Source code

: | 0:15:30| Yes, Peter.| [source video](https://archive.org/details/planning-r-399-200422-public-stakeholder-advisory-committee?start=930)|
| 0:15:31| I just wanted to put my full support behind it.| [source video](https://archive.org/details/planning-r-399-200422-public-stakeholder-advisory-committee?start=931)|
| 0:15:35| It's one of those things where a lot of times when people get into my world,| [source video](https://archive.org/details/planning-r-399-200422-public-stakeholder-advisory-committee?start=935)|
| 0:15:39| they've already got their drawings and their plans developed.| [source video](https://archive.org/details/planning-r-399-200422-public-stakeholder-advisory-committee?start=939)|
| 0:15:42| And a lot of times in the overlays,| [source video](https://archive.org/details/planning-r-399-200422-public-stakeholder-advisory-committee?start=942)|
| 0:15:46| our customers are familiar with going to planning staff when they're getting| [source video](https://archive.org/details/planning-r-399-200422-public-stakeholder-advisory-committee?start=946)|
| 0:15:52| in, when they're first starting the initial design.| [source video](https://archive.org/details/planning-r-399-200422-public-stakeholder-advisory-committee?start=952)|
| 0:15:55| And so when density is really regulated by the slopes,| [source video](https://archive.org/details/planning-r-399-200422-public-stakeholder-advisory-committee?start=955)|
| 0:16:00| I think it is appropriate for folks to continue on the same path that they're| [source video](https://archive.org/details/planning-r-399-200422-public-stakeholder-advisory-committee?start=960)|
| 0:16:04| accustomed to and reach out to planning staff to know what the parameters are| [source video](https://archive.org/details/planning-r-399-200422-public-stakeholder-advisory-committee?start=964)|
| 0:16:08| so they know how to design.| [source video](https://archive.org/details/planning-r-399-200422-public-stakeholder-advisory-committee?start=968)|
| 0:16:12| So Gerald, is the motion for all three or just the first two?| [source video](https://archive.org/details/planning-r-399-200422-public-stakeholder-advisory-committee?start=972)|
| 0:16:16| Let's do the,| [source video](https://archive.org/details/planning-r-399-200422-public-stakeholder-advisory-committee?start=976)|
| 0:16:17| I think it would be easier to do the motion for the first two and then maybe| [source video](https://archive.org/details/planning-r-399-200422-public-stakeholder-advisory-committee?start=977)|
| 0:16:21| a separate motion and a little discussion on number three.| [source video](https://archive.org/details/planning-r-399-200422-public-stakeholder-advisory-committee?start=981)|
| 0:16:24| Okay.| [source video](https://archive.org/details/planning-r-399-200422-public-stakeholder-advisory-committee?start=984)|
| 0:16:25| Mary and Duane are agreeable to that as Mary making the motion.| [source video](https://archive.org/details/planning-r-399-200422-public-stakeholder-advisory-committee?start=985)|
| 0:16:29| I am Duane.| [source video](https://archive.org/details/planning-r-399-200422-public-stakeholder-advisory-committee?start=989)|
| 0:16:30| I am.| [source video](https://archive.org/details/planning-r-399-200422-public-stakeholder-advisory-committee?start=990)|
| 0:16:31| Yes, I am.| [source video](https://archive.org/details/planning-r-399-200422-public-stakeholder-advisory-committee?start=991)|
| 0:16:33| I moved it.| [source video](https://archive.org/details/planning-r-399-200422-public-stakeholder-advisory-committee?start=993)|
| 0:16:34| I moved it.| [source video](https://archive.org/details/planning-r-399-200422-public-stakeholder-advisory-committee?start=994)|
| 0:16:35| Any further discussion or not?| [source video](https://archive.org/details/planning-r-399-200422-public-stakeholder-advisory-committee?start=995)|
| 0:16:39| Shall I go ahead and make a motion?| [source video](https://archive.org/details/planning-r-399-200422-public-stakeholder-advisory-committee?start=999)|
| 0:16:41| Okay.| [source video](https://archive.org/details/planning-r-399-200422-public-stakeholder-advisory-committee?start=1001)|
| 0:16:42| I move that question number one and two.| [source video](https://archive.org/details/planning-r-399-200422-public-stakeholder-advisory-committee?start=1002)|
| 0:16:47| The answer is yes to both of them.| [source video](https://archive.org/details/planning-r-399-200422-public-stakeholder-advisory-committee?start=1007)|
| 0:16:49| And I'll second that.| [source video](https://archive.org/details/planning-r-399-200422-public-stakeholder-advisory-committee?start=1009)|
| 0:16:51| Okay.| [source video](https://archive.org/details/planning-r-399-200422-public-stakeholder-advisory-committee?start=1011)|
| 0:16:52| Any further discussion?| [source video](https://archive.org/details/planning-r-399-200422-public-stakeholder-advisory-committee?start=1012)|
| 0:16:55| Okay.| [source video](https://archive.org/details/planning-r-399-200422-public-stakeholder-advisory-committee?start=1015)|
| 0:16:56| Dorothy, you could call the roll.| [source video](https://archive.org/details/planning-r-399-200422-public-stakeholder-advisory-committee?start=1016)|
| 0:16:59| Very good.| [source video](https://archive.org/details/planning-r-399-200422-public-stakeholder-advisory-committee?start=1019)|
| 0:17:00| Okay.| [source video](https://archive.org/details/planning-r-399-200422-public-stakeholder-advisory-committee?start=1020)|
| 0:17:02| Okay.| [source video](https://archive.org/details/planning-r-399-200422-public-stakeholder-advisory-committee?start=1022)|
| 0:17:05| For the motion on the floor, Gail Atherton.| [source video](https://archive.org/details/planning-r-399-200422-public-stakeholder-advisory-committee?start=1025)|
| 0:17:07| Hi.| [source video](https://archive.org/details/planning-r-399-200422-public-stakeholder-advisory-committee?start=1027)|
══════════
▶ [Problem requirements]: What should be returned is the run of lines from the first line of the material through the line containing "0:15:35| It's one", exact and inclusive, and nothing else.

▶ [Output]:
Source code

: | 0:15:30| Yes, Peter.| [source video](https://archive.org/details/planning-r-399-200422-public-stakeholder-advisory-committee?start=930)|
| 0:15:31| I just wanted to put my full support behind it.| [source video](https://archive.org/details/planning-r-399-200422-public-stakeholder-advisory-committee?start=931)|
| 0:15:35| It's one of those things where a lot of times when people get into my world,| [source video](https://archive.org/details/planning-r-399-200422-public-stakeholder-advisory-committee?start=935)|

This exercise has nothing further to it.